EXERCISE TASKS:
A. In the speech on Holden and the Murray River, rewrite the paragraph beginning "This does not stop with GMH" as a short bulleted list that keeps its main facts.
B. Extend the speech on Holden and the Murray River with a further paragraph in the same voice.

PAGE EXCERPT:
The state Labor government has also invested in the Northern Expressway and the new Superway, at the northern end of South Road—new roadworks which will improve productivity because they will save transport times. It is about having in place a government that understands what is needed if you want to improve efficiencies and productivity, enabling industries to operate much more viably and not only attracting new industries but keeping the ones that you have.
I want to talk a little bit about the issue of jobs. Just after the September election, Minister for Industry Macfarlane came out to visit GM Holden, because there was the discussion about its future. The member for Hindmarsh willingly came out, visited the plant, put on his fluoro vest and walked through the plant as though he was there to save Holden, along with Minister Macfarlane. What happened immediately after that visit? The Abbott government decided that it would turn its back on Holden. It did so by not only cutting $500 million of funding from the auto industry but also by saying to GMH and car makers in this country, 'There will be no further funding beyond 2017, and we're not going to make any decisions; we're going to handball the issue on to the Productivity Commission.' When they did that, where was the member for Hindmarsh? He became invisible. The fluoro vests suddenly disappeared. At least the member for Murray had the decency to come in and stand up for her community and her electorate.
The member for Hindmarsh went missing. He was happy to be seen when the cameras were there, but he was not prepared to stand up for GMH workers when the decisions were made. And he talks about jobs, yet the jobs that will be lost to South Australia as a result GMH not continuing in South Australia beyond 2017 will run into the thousands. There will be several hundred small businesses and their employees who will also be affected—because their futures and their livelihoods, depend on GMH. Nobody knows that better than the member for Wakefield—who is going to speak in a moment—and myself. We have been part of that community for decades. And can I say to the member for Hindmarsh: in terms of the unemployment figures, the northern parts of Adelaide needed GMH to continue if they were going to increase and sustain employment down there.
This does not stop with GMH. Before the election, members of the Liberal Party happily wore, 'I love the Murray' T-shirts and paraded themselves in front of this Parliament House. In South Australia, those opposite were happy to campaign on the fact that they were going to save the Murray River. But as soon as the election was over, where were they? They have turned their backs on $600 million of water buybacks which were critical to South Australia. They have turned their backs on the 450 gigalitres of additional water to put back into the river Murray, that we fought tooth and nail for. We did that because we understood the importance of restoring the flows to the Riverland fruit growers in South Australia, who had been doing it tough for a decade under drought and needed every drop of water they could get. If those growers are denied the water they desperately need, what does the member for Hindmarsh think that will do to productivity and to jobs in South Australia?

RECORD SET:
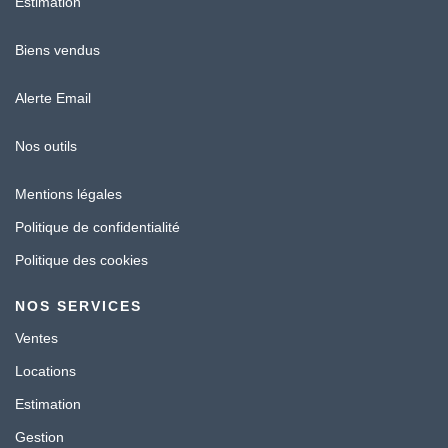
Estimation
Biens vendus
Alerte Email
Nos outils
Mentions légales
Politique de confidentialité
Politique des cookies
NOS SERVICES
Ventes
Locations
Estimation
Gestion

ACTIVITY ANSWERS:
A.
- Before the election, Liberal Party members wore "I love the Murray" T-shirts in front of Parliament House and campaigned in South Australia on saving the Murray River.
- After the election, they turned their backs on $600 million of water buybacks that were critical to South Australia.
- They also abandoned the 450 gigalitres of additional water for the river Murray that the speaker's side had fought hard to secure.
- That water was meant to restore flows to Riverland fruit growers, who had endured a decade of drought.
- The speaker asks the member for Hindmarsh what denying the growers this water will do to productivity and jobs in South Australia.

B.
Those people are struggling to survive now—improving their productivity would mean jobs for the Riverland area and it would mean jobs for South Australia, because their produce goes to small-business people, wineries and the like. Yet members opposite were happy to campaign saying, 'We are going to save the Murray if you elect us', but then turn their backs on that as soon as they were elected. And—of all people—the member for Hindmarsh, who brings this motion into the House, has not said a word about the water buybacks or the 450 gigalitres of extra water that he knows we fought tooth and nail for. Premier Jay Weatherill led the charge in respect of ensuring that we got that additional 450 gigalitres.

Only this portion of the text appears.